Extract exactly and only the lines of the data below, starting at the line with "left shoulder: (1737, 921)" and stopping after the final line.

+++ Task material +++

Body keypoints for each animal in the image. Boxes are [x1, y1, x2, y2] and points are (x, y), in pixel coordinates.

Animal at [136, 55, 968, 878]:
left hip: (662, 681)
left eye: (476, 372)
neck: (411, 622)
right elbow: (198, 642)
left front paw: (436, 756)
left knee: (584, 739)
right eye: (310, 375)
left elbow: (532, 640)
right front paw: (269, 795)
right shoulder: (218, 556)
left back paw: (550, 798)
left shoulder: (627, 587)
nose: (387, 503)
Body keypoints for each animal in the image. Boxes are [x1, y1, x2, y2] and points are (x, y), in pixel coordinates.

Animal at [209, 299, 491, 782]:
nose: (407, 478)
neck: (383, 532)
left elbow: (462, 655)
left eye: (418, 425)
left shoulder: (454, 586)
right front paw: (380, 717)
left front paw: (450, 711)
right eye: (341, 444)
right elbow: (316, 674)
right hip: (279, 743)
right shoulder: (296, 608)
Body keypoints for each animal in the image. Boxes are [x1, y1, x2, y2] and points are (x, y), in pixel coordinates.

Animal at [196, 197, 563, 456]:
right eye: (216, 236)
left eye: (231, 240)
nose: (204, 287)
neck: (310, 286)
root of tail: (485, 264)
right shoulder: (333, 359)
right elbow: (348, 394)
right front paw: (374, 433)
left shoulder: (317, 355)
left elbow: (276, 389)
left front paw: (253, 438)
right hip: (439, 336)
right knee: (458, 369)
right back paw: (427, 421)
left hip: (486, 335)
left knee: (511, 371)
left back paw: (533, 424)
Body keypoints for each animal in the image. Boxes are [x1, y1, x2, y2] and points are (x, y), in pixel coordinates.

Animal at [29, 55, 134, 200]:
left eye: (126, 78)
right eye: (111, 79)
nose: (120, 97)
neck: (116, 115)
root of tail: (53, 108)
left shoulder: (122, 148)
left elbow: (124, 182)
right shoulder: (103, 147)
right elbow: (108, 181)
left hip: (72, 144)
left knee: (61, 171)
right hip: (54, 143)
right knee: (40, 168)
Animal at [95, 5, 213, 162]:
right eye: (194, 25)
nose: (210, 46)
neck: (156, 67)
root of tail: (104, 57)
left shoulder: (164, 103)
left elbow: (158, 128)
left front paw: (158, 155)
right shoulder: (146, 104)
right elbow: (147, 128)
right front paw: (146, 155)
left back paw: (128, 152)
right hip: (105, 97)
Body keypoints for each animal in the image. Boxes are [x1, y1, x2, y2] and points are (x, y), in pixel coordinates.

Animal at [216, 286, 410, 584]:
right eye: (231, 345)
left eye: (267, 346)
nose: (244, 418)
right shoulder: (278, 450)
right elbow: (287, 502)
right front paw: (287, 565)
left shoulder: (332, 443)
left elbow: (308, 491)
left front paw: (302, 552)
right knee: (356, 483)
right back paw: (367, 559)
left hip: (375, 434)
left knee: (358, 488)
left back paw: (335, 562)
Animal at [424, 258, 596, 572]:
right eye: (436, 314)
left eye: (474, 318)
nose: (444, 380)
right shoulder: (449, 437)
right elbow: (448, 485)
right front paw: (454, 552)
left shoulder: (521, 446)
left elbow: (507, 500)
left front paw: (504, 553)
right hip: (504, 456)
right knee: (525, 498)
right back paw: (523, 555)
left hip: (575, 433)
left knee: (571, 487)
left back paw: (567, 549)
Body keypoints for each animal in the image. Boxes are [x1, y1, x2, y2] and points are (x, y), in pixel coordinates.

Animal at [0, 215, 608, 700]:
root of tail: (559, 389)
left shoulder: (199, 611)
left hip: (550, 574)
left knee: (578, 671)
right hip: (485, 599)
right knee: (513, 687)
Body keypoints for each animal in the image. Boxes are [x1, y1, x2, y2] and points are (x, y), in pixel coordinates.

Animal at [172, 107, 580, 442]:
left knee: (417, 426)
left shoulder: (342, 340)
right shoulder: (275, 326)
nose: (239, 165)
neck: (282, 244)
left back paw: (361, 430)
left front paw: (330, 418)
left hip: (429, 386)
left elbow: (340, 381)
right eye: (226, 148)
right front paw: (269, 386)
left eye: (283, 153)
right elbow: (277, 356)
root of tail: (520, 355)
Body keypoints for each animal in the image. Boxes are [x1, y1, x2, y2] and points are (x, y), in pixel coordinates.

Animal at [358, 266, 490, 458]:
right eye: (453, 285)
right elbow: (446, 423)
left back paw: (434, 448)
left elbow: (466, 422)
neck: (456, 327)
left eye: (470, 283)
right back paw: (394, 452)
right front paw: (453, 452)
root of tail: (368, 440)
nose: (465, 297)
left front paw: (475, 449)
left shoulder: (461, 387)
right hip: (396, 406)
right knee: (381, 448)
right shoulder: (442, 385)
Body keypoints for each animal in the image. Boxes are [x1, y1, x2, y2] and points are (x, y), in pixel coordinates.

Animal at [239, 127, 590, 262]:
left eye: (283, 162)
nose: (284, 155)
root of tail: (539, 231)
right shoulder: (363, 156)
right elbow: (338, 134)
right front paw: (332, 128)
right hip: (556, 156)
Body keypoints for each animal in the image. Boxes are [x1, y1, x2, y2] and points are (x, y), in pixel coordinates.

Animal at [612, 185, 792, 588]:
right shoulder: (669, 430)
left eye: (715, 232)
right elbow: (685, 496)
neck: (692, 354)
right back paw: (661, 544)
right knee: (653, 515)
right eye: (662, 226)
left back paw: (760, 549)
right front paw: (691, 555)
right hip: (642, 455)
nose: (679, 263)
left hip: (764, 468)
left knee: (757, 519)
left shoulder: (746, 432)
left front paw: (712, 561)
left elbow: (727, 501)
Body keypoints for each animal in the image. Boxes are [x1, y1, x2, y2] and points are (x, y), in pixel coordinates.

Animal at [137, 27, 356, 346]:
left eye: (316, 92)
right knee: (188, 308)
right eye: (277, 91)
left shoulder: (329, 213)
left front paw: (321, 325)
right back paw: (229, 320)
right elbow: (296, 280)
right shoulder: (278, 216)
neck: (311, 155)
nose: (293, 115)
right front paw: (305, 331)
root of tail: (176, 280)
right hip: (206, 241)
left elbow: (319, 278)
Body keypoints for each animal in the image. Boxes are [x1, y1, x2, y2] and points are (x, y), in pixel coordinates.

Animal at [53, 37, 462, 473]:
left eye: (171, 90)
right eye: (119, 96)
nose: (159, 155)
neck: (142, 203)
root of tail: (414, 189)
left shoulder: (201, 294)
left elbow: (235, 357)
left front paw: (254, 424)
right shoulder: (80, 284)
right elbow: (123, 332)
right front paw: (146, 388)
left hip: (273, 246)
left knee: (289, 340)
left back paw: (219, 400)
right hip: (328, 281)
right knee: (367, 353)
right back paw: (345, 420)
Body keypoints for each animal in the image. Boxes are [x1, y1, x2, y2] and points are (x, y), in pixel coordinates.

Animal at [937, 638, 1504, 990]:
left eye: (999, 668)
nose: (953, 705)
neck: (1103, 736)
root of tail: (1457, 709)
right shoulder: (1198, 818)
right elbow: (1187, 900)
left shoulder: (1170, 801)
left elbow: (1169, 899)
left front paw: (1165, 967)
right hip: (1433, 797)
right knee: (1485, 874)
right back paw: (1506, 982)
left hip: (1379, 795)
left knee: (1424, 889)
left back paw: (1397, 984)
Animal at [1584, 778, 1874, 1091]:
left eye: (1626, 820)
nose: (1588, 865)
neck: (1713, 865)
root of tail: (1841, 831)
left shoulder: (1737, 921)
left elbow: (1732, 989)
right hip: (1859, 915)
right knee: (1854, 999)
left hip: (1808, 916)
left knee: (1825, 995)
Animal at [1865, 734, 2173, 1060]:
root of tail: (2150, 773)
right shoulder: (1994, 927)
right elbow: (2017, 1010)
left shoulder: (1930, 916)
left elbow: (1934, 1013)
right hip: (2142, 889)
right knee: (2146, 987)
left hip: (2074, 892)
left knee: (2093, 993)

+++

→ Result of this exercise:
left shoulder: (1737, 921)
left elbow: (1732, 989)
right hip: (1859, 915)
right knee: (1854, 999)
left hip: (1808, 916)
left knee: (1825, 995)
Animal at [1865, 734, 2173, 1060]:
root of tail: (2150, 773)
right shoulder: (1994, 927)
right elbow: (2017, 1010)
left shoulder: (1930, 916)
left elbow: (1934, 1013)
right hip: (2142, 889)
right knee: (2146, 987)
left hip: (2074, 892)
left knee: (2093, 993)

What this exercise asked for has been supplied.